You can chill your wine in the freezer between 30 minutes and an hour, or whatever your preference is. White wine will take a little longer to chill. Apparently it takes quite a while to freeze a whole bottle solid but if it does happen, and hasn’t cracked, go ahead and thaw it in the fridge.
Does champagne freeze?
Champagne is roughly the same as wine when it comes to freezing, with one extra note. If you happen to accidentally freeze your bubbly and the bottle doesn’t crack you might end up with something that isn’t quite as carbonated as you started with. If you’re wondering “Does Champagne go bad?” we’ve got some answers to that, too!
Will beer freeze in the freezer?
Yes! And on your deck or forgotten in your car overnight during cold winters, too. Beer only needs -2°C to freeze and considering freezing point is 0°C that really isn’t very cold. If you’re thinking of turning the snow bank into a beer fridge you might want to reconsider.
Of course, there’s no harm in chilling your beers in the freezer when you don’t have time to refrigerate – just don’t leave them in for more than an hour. 30 minutes is a great rule of thumb.
What happens when beer freezes?
So you’ve forgotten a few beers in the freezer, no big deal, right? Well, the might explode. As the water freezes it expands and likely will cause your can or bottle to break open. This will leave you with an unfortunate (and kind of awful) mess to clean up and a bunch of wasted beer.
Thawing the beer, assuming it hasn’t frozen, might give you mixed results. On one hand, ice beer is a thing. It’s beer that’s brewed at sub-zero temperatures so ice crystals form. On the flipside, trying to make your own ice beer at home will likely just change the taste and chemical composition of your brew making it taste bad. Sorry.
How to freeze alcohol
For alcohols that have a freezing point warmer than your home freezer, like wine, a few hours in there will do the trick. For spirits that freeze at colder temperatures, though, you’ll have to get creative. Those of us in Manitoba just have to put the bottle outside during the next brutal cold snap but for everyone else in the world here’s some solutions. You’ll want to keep these tips in mind when you’re making things like Malibu Ice Pops, otherwise you’ll have accidental slushies instead of ice pops.
To freeze alcohol:
- Place alcohol in a bucket of salt and ice. For some alcohols, this will freeze it, but others will just become ice cold. It’s still better than warm booze!

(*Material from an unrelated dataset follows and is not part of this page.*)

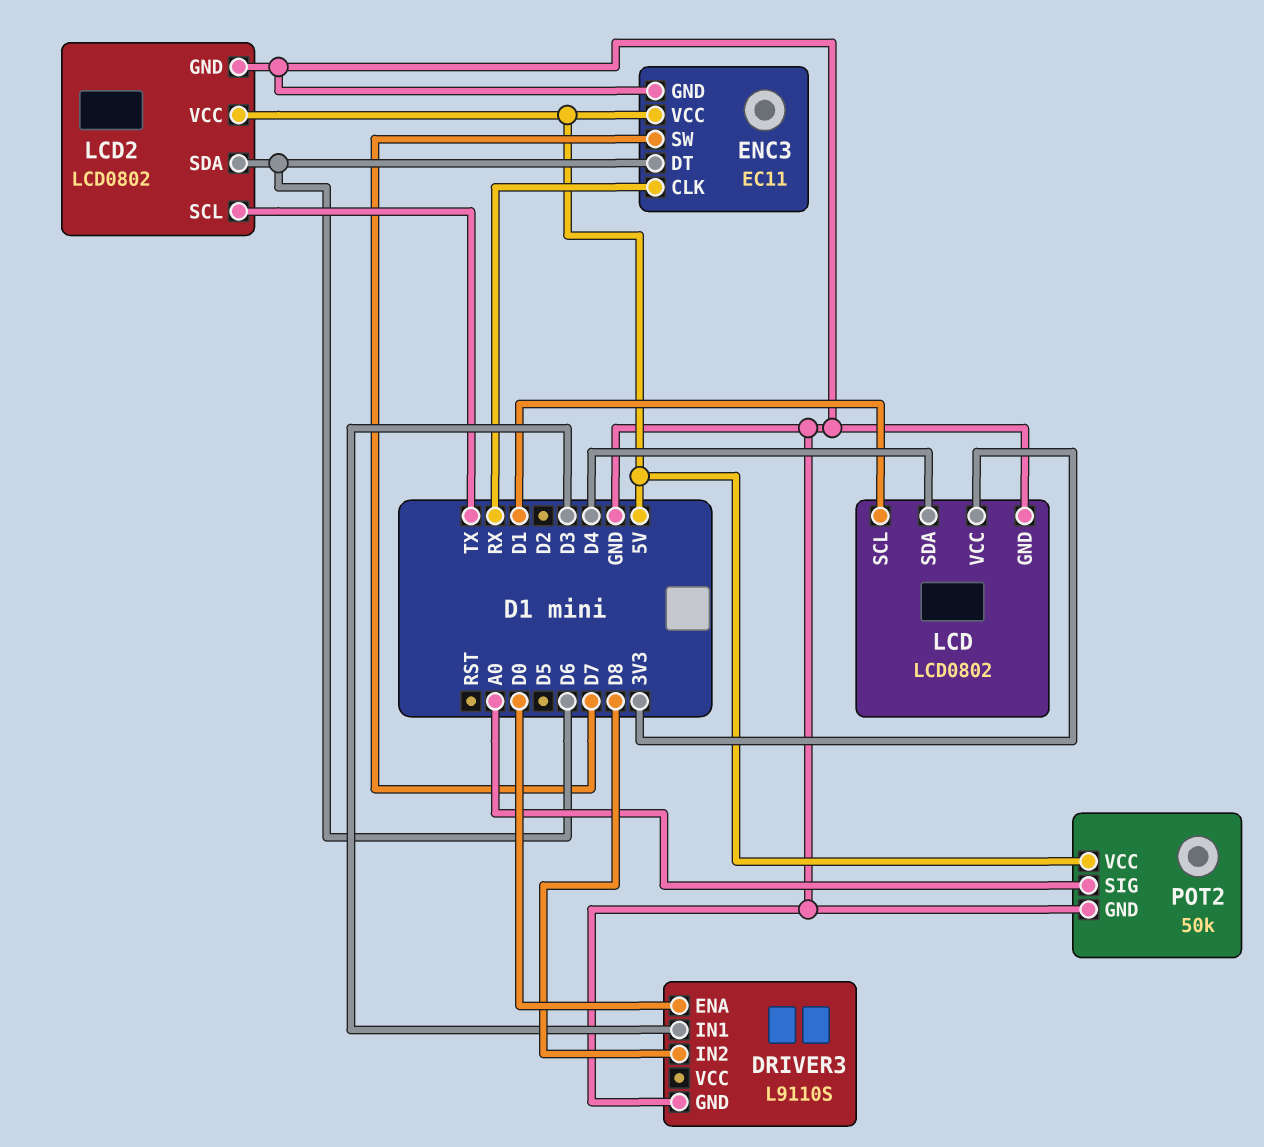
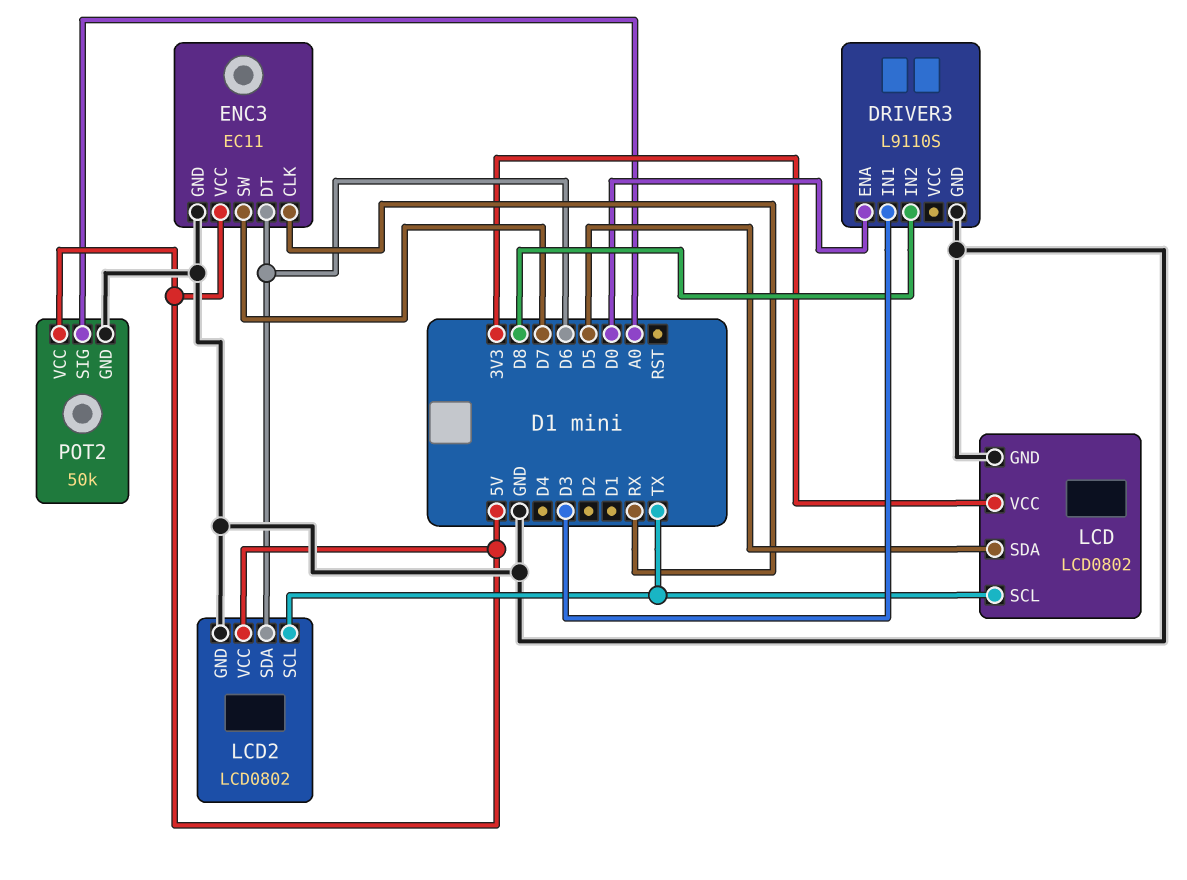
LCD pin SCL: D1 -> TX
LCD pin SDA: D4 -> D5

- Dry ice can be purchased from a variety of suppliers and will definitely freeze your booze if done right.
- Liquid nitrogen is -196°C so adding it to anything is going to make it very cold, very fast. You can actually place a few drops of liquid nitrogen inside certain alcoholic drinks, like vodka, for a cool ice crystal effect.
Should I keep alcohol in the freezer?
Vodka is commonly stored in the freezer, but most of us aren’t keeping our rum or whiskey in there even if they won’t freeze. Why? Well the reason actually has to do with flavour, smell, and texture. Vodka is less complex than other spirits and holds up well to chilling and warming. Typically you don’t drink it to enjoy the flavour the same was as, say, scotch.
As other, more complex spirits warm they release volatiles, which make it smell. Chilled too much and you won’t smell them at all. You’ll also notice less strong flavours from the alcohol. Finally, other spirits end up more viscous than vodka at low temperatures, which isn’t so nice when you pour yourself a drink.
So, in summary – yes alcohol will freeze. You can keep your vodka in the freezer but other strong spirits don’t hold their flavor as well, although forgetting these likely won’t turn them into ice blocks. Your wine and beer are better suited to stay in the fridge and you need to be careful not to freeze them solid.